Thinking ahead ... If going that far then do everything included.
 
(quoted from post at 10:07:28 07/24/12)
(quoted from post at 07:50:57 07/24/12) Sweet. That is a solid $500 in bearings from a n aftermarket bearing shop. Oh well.

$835 later.... half a dozen bearings, seals and gaskets to put it back together....

Aftermarket!?! You may want to shop around. I didn't this my dealers axle bearing could be $125 better than the aftermarket bearing.
 
One advantage to $835, is you are almost positive you have the right ones to begin with.
Making several trips back to the parts guy whose cross reference book is mis-printed, or whose eyes drop a line going across the page gets old quickly.
This...of course....is always after you have tried to install the
"close but not quite" bearing and this usually negates any ability to return for credit so you end paying double even though "No one" is to blame...
If you are lucky enough to have access to the old bearing and it is still complete enough to get a number off of you find B's look like 3's, etc. and having a parts book is helpful, but through all the part number changes since the tractor was built, you are back to hoping the books that hold the new & improved part numbers were printed correctly.
Bearings, bushings, gears, and any machined parts have doubled in price the past few years, and like gas prices I am sure they won't drop any time soon.

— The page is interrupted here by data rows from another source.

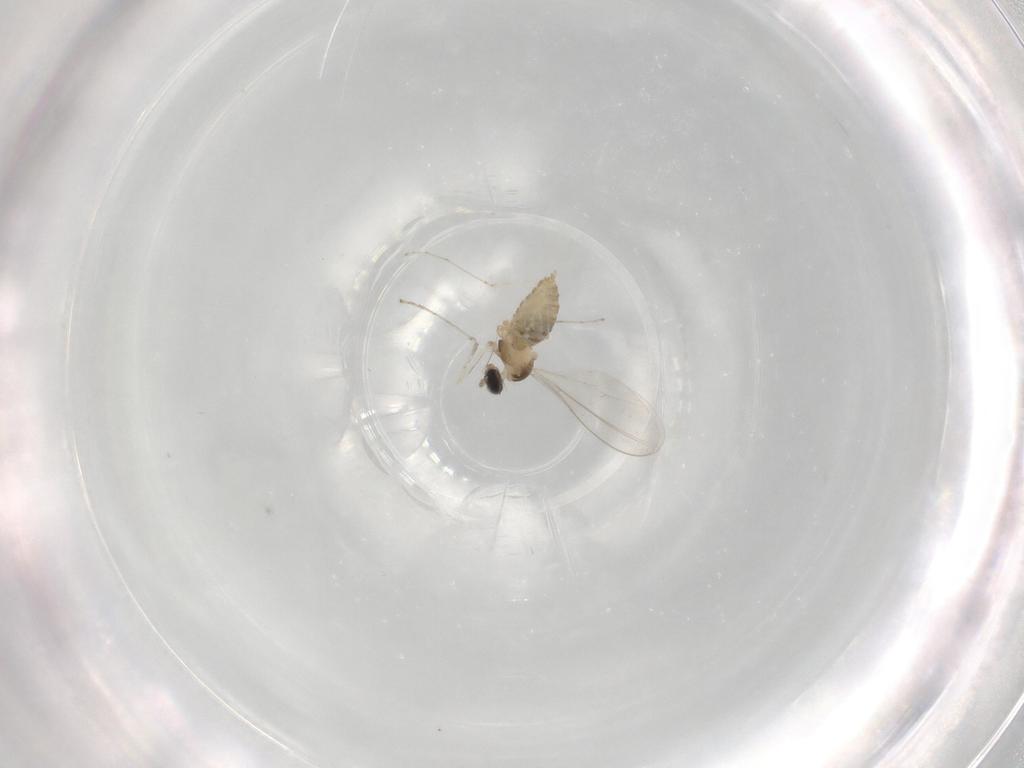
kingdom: Animalia
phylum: Arthropoda
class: Insecta
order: Diptera
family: Cecidomyiidae
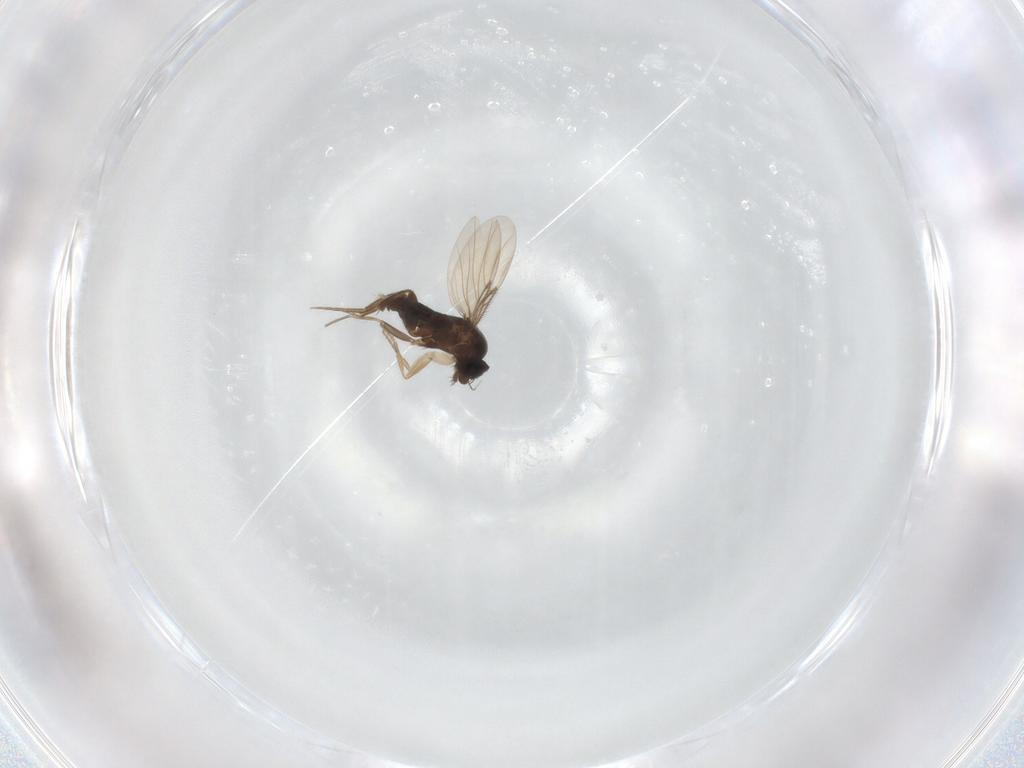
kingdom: Animalia
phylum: Arthropoda
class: Insecta
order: Diptera
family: Phoridae
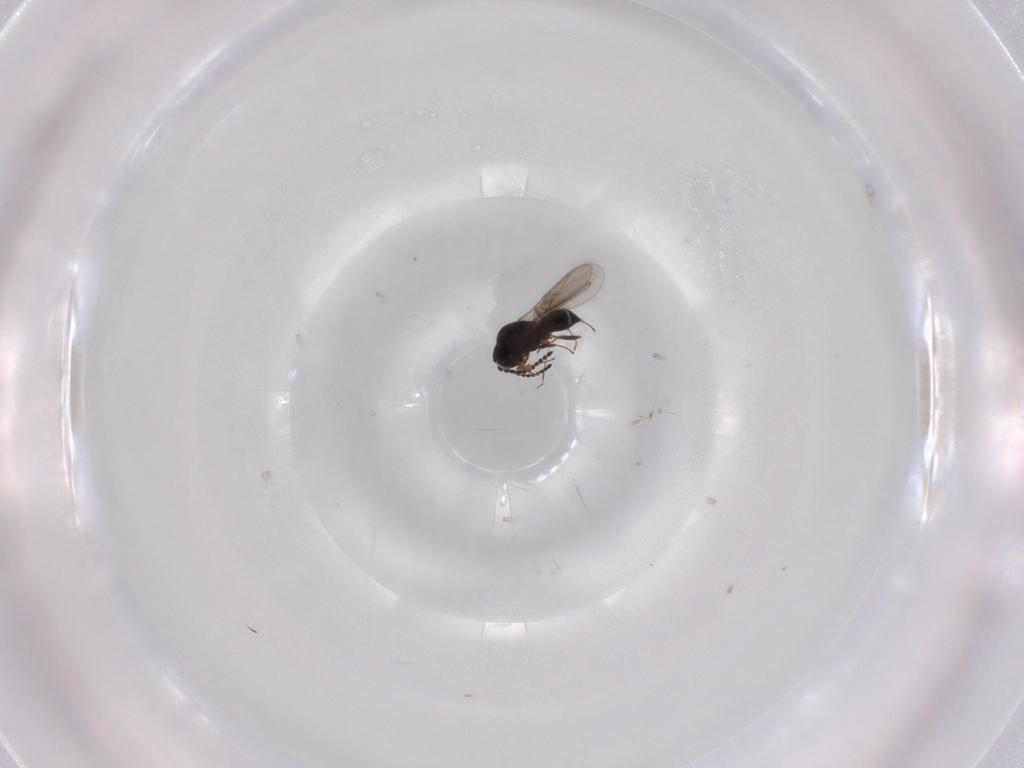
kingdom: Animalia
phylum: Arthropoda
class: Insecta
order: Hymenoptera
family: Scelionidae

So I say if you made one trip, got everything you need & they are the right parts the first time........you are money ahead.
There are cheaper makes of bearings out there, but you have to ask yourself, how soon do you want to be back in there replacing them ??

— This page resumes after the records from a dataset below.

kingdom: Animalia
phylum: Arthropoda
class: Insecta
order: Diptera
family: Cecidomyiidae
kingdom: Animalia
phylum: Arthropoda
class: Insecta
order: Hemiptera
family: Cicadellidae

The originals have lasted this long, how long will the overseas replacements last, I am sure they will perform quite well in parades and light duty, but when you begin to stress them with heavy work.......how long are they going to last? You tend to get what you pay for.
 
(quoted from post at 19:33:43 07/24/12) One advantage to $835, is you are almost positive you have the right ones to begin with.
Making several trips back to the parts guy whose cross reference book is mis-printed, or whose eyes drop a line going across the page gets old quickly.

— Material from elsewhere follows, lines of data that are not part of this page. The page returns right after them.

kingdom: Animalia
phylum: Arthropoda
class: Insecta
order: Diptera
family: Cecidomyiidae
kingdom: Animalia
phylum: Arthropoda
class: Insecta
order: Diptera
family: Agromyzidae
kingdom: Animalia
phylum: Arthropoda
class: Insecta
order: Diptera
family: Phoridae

This...of course....is always after you have tried to install the
"close but not quite" bearing and this usually negates any ability to return for credit so you end paying double even though "No one" is to blame...
If you are lucky enough to have access to the old bearing and it is still complete enough to get a number off of you find B's look like 3's, etc. and having a parts book is helpful, but through all the part number changes since the tractor was built, you are back to hoping the books that hold the new & improved part numbers were printed correctly.
Bearings, bushings, gears, and any machined parts have doubled in price the past few years, and like gas prices I am sure they won't drop any time soon. So I say if you made one trip, got everything you need & they are the right parts the first time........you are money ahead.
There are cheaper makes of bearings out there, but you have to ask yourself, how soon do you want to be back in there replacing them ??
The originals have lasted this long, how long will the overseas replacements last, I am sure they will perform quite well in parades and light duty, but when you begin to stress them with heavy work.......how long are they going to last? You tend to get what you pay for.

All of my parts are CNH. My local dealership has a heckuva parts department and staff and are only 3 miles from me. I would have to drive 20 miles to get to an industrial supply or auto parts store and then I would have to do all of the work and who knows what you are getting for quality... Saving a couple of dollars isn't worth the headache and I would still have to go to CNH to get some gaskets and seals anyway.

I do this as a semi-living and figured I would use my personal tractor as an example of what one can get into if you don't know what to look and listen for. This was my Father's M and if it wasn't a rather rare DD conversion would not be in my stable and I wouldn't be going through all of this, time and expense wise.